National University of Singapore at the TREC 13 Question Answering Main Task

In the past two years in our participation in TREC, our efforts (Yang et al., 2002, 2003) have been focused on incorporating external knowledge for boosting document and passage retrieval performance in event-based open domain question answering (QA). Despite our previous successes, we have identified three weaknesses of our system with respect to this year’s task guidelines. First, our system works at the surface level to extract answers, by picking the first occurrence of a string that matches the question target type from the highest-ranked passage. As such, our answer extraction relies heavily on the results of passage retrieval and named entity tagging. However, a passage that contains the correct answer may contain other strings of the same target type (Light et al., 2001) which can lead to an incorrect string being extracted. A technique to select the answer string that has the correct relationships with respect to the other words in the question is needed. Second, our definitional QA system utilizes manually-constructed definition patterns. While these patterns are precise in selecting definition sentences, they are strict in matching (slot-by-slot matching using regular expressions), failing to match correct sentences with minor variations.
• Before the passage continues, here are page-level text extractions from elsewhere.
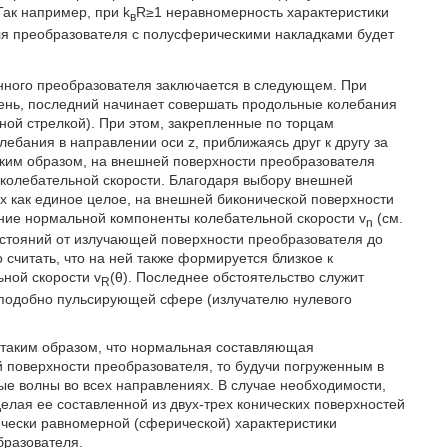
ак например, при k
R≥1 неравномерность характеристики
в
для преобразователя с полусферическими накладками будет
нного преобразователя заключается в следующем. При
ень, последний начинает совершать продольные колебания
йной стрелкой). При этом, закрепленные по торцам
ебания в направлении оси z, приближаясь друг к другу за
Таким образом, на внешней поверхности преобразователя
олебательной скорости. Благодаря выбору внешней
х как единое целое, на внешней биконической поверхности
ние нормальной компоненты колебательной скорости v
(см.
n
сстояний от излучающей поверхности преобразователя до
считать, что на ней также формируется близкое к
ной скорости v
(θ). Последнее обстоятельство служит
R
 подобно пульсирующей сфере (излучателю нулевого
 таким образом, что нормальная составляющая
й поверхности преобразователя, то будучи погруженным в
вые волны во всех направлениях. В случае необходимости,
лая ее составленной из двух-трех конических поверхностей
ически равномерной (сферической) характеристики
бразователя.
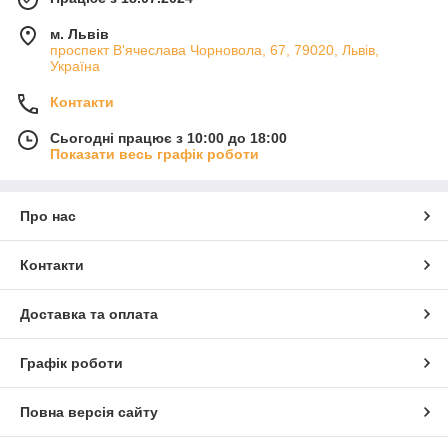
м. Львів
проспект В'ячеслава Чорновола, 67, 79020, Львів,
Україна
Контакти
Сьогодні працює з 10:00 до 18:00
Показати весь графік роботи
Про нас
Контакти
Доставка та оплата
Графік роботи
Повна версія сайту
Third, this year’s guidelines state that factoid and list questions are not independent; instead, they are all related to given topics. Under such contextual QA scenario, we need to revise our framework to exploit existing topic-relevant knowledge in answering such questions. Accordingly, we focus on the following three features in this year’s TREC: (1) To give appropriate evidence to answer extraction, we use grammatical dependency relations among question terms to reinforce answer selection. In contrast to previous work in matching dependency relations, we propose to measure the similarity between relations to rank answer strings.